A Saúde não confirma os dados de estoques de medicamentos ou de valores dos produtos. Isso porque desde 2018 o governo federal coloca sob sigilo a relação de produtos armazenados.
O período em que os dados ficam sob reserva chegou a ser de cinco anos, caiu para dois durante a gestão Bolsonaro e, sob Lula, foi reduzido para um ano. Ou seja, apenas em abril de 2024 será possível conhecer o que está hoje no estoque da Saúde.
No novo termo de classificação da informação que manteve escondida a relação de produtos do SUS, assinado em março, a Saúde afirma que divulgar os dados pode oferecer risco à estabilidade financeira do país e ameaçar a vida, a segurança e a saúde da população.
Segundo a pasta, se o nível de estoque dos produtos fosse divulgado em tempo real, as empresas poderiam reduzir ou elevar os preços dos medicamentos.
Além disso, a Saúde disse que a informação poderia colocar em risco a segurança de instituições ou de altas autoridades nacionais ou estrangeiras e seus familiares. Por isso, governo Lula decidiu abrir o sigilo apenas de estoques de produtos vencidos e incinerados.
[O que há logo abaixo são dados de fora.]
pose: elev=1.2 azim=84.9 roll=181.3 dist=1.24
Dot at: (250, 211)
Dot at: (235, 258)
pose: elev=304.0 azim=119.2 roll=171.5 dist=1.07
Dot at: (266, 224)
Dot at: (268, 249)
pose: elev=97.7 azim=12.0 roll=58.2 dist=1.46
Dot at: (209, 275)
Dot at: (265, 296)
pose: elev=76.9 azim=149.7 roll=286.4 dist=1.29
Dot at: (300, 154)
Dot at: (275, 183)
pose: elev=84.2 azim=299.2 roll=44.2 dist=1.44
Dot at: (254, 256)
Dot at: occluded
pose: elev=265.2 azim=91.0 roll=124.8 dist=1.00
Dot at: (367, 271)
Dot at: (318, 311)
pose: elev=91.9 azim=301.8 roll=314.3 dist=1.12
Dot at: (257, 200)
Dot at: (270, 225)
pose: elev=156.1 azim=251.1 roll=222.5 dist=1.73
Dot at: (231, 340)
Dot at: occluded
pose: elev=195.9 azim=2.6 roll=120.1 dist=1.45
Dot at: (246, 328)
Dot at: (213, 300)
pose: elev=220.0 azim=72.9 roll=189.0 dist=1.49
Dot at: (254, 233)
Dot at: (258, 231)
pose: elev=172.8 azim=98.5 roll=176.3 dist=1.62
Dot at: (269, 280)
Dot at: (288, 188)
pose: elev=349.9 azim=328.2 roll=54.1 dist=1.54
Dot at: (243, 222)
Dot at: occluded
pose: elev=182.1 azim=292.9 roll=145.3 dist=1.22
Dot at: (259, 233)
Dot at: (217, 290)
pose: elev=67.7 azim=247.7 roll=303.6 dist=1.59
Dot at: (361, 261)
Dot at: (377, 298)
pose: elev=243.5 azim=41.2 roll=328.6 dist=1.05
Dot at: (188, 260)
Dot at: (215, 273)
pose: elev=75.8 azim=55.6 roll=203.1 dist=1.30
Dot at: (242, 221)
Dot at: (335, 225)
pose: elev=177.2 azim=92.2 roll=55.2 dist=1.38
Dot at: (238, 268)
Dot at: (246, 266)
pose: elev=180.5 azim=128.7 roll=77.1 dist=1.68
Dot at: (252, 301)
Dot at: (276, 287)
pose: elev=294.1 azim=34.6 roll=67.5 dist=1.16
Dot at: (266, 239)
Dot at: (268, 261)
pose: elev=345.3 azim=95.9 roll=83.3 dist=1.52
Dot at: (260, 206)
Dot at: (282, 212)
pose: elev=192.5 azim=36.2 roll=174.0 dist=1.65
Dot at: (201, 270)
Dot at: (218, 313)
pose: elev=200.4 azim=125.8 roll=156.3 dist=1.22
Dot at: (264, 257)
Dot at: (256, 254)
Como revelou a Folha, o Ministério da Saúde perdeu cerca de R$ 2,2 bilhões em medicamentos, vacinas, canetas de insulinas, testes e outros produtos desde 2019. Nesse período venceram ao menos 39 milhões de imunizantes contra a Covid.
Depois da revelação do estoque perdido, o deputado federal Daniel Soranz (PSD-RJ) visitou o almoxarifado do Ministério da Saúde, em Guarulhos (SP), no último dia 14.
Em relatório apresentado à Comissão de Fiscalização Financeira e Controle da Câmara, Soranz afirma que "é evidente a falta de organização e articulação entre os processos de compras, logística e as necessidades da população".
O deputado ainda sugeriu, entre outros pontos, que os dados do estoque sejam apresentados em um portal público.
Segundo o relatório do deputado, há 1,4 bilhão de itens estocados no almoxarifado.
"Tem muito medicamento para vencer. Fica evidente a total desorganização e destruição das áreas técnicas do ministério nos processos de compra, compra-se em grande quantidade, muitas vezes sem saber para onde vai distribuir", disse o Soranz.
A ministra Nísia Trindade disse a deputados na quarta-feira (19) que a Saúde está avaliando a divulgação de mais dados sobre o estoque.
"Havia alguns apontamentos que, no caso de estoques de alguns medicamentos, isso poderia ser utilizado até para forçar alguma carência, falta de medicamentos. Como houve apontamento nesse sentido, estamos fazendo avaliação, mas é perfeitamente possível dar acesso", disse.
Em nota, a Saúde disse que está empenhada em fortalecer políticas de atenção à saúde da mulher. "Com foco nas estratégias de promoção da saúde e na garantia dos direitos sexuais e reprodutivos, assim como assegurar a assistência de qualidade na rede pública, incluindo o acesso a métodos contraceptivos e orientações sobre os diversos tipos de métodos e o que melhor se adeque à escolha individual de cada um", disse a Saúde.
A pasta afirma que conversa com gestores de estados e municípios e empresas para evitar novos desperdícios de insumos, com prioridade para a entrega do estoque de validade curta.
"A pasta dialoga com laboratórios fabricantes para utilizar, quando possível, cartas de compromisso de troca como medida emergencial para evitar a perda de insumos fundamentais à prestação de serviços em saúde. Com isso, as empresas poderão retirar os medicamentos do armazenamento, efetuar a substituição e dar a destinação final adequada sem ônus à administração pública".